En France, le Président Sarkozy fait campagne pour rassurer la population "N'ayez pas peur", et indique que, compte tenu des difficultés liées à la production de nourriture, des accords avec des produits OGM deviennent urgent : ils sont plus rapides à produire, moins chers, et plus résistants. D'autres pays dans le monde, dont les Etats Unis et la Chine suivent cette idée.
Septembre 2008.
Monsanto implante ses cultures dans de nombreux pays, et rachète pour une bouchée de pain les usines agro-alimentaires restantes. Dans le même temps, ils commencent à obtenir des monopoles gouvernementaux sur la production et la distribution de nourriture. La firme dépose de multiples brevets sur des aliments transgéniques de toute nature : céréales, fruits, légumes,..
Novembre 2008.
La nourriture devient une denrée rare. Monsanto a transformé les usines de production en bunker, et commence à en effectuer la distribution, au goutte à goutte, contrôlant ainsi de manière indirecte une grande majorité de la population. Ceux qui essaient de produire par eux-mêmes subissent des pressions et des violences, Monsanto mettant en avant la propriété des codes génétique des productions pour faire disparaître les agriculteurs résistants.
Aout 2009.
Les économies se sont effondrées, la peur de mourir de faim règne, la guerre civile se répand partout, les gouvernements s'effondrent à leur tour. La télévision a arrêté d'émettre, Internet est contrôlé par la firme depuis le rachat des opérateurs téléphoniques, ainsi que l'électricité. L'argent n'a plus de valeur, excepté pour les produits que Monsanto distribue.
Seuls quelques mails cryptés et des émetteurs radio grandes ondes cryptés peuvent encore émettre sans être filtrés par la firme.
Le monde se divise alors en 4 :
- Monsanto et les personnes riches, qui ont réussi à s'isoler des des bunkers hyperprotégés.

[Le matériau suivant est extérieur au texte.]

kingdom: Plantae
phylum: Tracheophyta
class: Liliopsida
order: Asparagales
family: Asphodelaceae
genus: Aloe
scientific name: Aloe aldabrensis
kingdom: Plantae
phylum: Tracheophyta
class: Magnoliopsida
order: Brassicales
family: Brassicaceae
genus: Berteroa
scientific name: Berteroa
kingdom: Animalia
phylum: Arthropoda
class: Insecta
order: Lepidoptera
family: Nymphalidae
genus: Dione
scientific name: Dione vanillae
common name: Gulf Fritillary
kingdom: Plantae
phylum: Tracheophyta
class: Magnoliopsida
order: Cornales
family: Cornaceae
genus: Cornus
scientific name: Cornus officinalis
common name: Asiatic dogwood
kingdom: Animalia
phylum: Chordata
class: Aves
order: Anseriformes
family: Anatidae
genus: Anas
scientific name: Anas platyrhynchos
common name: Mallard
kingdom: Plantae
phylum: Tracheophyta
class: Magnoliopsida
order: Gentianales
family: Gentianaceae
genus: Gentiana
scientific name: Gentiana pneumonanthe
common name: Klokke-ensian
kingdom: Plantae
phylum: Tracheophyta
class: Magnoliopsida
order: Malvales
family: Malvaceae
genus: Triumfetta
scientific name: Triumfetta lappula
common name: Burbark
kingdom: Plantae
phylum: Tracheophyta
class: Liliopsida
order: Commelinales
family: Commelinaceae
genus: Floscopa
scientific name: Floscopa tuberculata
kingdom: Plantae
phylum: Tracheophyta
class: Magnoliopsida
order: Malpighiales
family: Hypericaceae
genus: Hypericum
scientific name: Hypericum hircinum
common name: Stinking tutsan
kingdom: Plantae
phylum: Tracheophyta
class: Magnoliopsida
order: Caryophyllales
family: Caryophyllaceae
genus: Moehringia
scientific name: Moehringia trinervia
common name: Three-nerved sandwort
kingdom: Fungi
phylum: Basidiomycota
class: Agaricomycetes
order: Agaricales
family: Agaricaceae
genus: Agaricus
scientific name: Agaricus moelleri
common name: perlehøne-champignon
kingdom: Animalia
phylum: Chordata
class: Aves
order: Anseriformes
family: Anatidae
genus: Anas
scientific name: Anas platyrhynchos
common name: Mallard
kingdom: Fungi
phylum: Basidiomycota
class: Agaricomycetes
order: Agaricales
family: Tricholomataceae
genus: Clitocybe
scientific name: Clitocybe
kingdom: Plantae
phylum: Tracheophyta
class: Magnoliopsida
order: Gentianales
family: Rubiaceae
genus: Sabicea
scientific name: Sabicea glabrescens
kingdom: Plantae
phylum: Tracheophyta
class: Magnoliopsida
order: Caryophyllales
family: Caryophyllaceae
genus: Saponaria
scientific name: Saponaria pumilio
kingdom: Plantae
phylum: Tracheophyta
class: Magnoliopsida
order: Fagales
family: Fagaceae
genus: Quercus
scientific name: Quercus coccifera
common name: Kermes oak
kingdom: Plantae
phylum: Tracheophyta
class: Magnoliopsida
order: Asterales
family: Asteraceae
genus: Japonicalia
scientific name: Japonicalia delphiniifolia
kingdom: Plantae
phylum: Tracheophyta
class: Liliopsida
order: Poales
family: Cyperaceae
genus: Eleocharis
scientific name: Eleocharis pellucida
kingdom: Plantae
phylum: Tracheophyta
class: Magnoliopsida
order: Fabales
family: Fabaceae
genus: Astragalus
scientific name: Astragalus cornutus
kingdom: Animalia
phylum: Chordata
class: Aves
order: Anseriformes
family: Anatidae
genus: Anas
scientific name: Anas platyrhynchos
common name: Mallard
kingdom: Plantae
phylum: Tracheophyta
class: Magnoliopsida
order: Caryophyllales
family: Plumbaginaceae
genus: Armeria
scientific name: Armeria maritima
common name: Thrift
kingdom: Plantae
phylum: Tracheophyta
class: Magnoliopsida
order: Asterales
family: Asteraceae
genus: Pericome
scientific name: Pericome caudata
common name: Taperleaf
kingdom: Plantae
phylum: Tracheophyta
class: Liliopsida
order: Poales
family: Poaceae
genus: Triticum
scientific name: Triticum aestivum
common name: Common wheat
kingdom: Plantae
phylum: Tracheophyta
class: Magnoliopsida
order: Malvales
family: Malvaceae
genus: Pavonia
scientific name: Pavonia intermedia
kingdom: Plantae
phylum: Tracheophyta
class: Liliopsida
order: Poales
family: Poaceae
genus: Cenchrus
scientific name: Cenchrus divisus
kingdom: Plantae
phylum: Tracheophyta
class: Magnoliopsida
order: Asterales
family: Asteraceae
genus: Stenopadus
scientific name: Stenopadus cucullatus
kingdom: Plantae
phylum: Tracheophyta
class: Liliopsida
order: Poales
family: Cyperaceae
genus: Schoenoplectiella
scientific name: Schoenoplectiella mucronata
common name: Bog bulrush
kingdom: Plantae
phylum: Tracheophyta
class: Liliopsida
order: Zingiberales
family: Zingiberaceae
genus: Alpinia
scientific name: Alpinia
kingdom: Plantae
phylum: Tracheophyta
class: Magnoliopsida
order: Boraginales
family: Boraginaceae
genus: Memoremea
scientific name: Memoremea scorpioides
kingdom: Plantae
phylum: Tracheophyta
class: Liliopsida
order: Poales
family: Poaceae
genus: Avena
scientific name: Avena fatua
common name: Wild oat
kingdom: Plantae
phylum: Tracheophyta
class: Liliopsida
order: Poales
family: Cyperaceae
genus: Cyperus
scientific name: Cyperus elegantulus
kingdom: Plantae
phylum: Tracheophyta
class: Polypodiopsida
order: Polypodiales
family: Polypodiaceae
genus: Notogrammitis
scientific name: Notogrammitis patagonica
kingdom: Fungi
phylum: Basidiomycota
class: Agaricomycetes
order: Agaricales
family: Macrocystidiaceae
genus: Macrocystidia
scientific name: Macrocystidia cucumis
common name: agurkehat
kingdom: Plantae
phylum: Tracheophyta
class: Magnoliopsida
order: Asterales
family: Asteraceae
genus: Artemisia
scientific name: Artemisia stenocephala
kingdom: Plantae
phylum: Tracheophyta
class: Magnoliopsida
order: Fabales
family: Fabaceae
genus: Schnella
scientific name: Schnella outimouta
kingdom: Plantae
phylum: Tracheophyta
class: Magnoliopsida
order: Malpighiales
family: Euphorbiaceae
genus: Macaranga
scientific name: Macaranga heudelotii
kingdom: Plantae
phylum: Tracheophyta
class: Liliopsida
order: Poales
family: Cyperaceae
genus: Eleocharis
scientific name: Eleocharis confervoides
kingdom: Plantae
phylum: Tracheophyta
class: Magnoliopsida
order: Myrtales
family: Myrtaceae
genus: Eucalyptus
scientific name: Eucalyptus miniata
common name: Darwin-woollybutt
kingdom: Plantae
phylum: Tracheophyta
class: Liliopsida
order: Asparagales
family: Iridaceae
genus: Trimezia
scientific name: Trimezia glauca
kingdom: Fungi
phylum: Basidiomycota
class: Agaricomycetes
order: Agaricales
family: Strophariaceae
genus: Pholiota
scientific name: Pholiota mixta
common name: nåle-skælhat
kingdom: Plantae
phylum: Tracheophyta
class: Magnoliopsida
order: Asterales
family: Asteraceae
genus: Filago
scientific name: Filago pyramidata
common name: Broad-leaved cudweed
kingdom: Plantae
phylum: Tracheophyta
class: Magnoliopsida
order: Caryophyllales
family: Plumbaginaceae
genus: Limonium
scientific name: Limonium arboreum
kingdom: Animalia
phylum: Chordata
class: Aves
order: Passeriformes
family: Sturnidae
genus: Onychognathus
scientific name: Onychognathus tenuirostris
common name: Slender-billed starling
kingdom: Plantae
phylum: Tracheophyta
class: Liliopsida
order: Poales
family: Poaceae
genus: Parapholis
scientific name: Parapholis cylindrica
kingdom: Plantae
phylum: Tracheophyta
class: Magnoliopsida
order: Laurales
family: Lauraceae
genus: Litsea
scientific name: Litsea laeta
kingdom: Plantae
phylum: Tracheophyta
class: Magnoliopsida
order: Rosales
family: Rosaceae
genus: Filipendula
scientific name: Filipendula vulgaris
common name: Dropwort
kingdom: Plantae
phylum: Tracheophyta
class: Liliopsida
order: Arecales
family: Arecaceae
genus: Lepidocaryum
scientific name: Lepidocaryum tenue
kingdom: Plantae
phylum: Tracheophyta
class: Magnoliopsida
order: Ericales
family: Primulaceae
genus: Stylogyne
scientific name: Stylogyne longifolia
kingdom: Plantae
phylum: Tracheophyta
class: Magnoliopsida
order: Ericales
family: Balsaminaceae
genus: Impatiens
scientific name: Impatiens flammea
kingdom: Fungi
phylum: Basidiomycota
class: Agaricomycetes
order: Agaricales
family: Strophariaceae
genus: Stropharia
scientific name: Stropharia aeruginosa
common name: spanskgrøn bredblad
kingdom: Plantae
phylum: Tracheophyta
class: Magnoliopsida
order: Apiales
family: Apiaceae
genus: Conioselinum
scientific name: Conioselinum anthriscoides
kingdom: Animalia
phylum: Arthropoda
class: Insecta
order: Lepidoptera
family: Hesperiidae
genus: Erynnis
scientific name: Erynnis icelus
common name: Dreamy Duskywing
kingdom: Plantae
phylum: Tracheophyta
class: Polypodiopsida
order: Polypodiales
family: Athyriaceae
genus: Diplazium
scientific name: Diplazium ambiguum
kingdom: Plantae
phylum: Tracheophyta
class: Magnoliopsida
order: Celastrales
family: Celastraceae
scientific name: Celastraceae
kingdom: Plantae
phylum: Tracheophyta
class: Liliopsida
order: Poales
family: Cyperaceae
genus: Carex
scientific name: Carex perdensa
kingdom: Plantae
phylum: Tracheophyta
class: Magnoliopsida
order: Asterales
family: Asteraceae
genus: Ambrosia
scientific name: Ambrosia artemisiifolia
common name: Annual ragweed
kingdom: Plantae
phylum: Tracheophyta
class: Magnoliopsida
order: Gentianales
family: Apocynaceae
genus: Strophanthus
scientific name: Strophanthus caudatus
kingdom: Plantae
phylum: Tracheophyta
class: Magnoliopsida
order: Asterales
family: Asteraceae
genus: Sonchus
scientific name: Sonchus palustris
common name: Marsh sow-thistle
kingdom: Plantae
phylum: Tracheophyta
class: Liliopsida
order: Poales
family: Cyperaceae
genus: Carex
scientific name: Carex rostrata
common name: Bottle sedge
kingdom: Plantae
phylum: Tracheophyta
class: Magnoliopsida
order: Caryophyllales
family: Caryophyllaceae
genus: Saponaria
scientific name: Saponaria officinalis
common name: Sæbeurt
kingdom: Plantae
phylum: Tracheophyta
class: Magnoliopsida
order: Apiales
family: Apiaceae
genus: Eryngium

- Ceux qui ont choisi de s'alimenter aux usines de la firme en acceptant une paix soumise et une forme d'esclavage,
- Les bandes de pillards, qui s'organisent en cellules de plus en plus structurées,
- Les "Résistants", qui tente de vivre en mini cellules isolées et en autarcie, tout en essayant de se protéger de Monsanto et des attaques des pillards.
11 Septembre 2011.
Aujourd'hui, nous attaquons 57 des 60 centres de production français de Monsanto. En Amérique, en Afrique, et en Asie, les autres résistants feront de même, à 12h, heure locale. Attaque mondiale en cascade, en suivant le fuseau horaire. Ils auront toujours 1 heure de retard. C'est la consigne. Unique et dernière chance de changer le cours de choses. Nous avons préparé cette attaque depuis 2 ans, par mail crypté ou radio, et aujourd'hui, nous allons tuer ou détruire les principaux centre vitaux de Monsanto.
J'ai pour mission de faire exploser le pilier sud de l'Arche de La Défense. Mon collègue fera exploser le pilier Nord. Ils stockent dans ces piliers la moitié du stock de blé de Paris Nord Ouest, nous allons détruire ce stock, et nous allons dans le même temps tuer les dirigeants de ce secteur. Si j'avais su que je serai un jour amener à tuer des gens...
Et en traversant cette station de métro, quittant mon collègue, je me dis que je ne vais peut-être pas revenir.
Alors en attendant 12h, j'écris. J'essaie de laisser une petite trace de l'histoire, depuis son commencement.
J'espère que ce mot n'aura pas d'utilité.
Dans le cas contraire, à celui qui trouvera ce mot, j'espère qu'il comprendra le message : si vous reconstruisez après nous, ne laissez pas l'argent prendre le contrôle.
LE SYSTEME SOCIAL HUMAIN BASE SUR L'ARGENT NE FONCTIONNE PAS.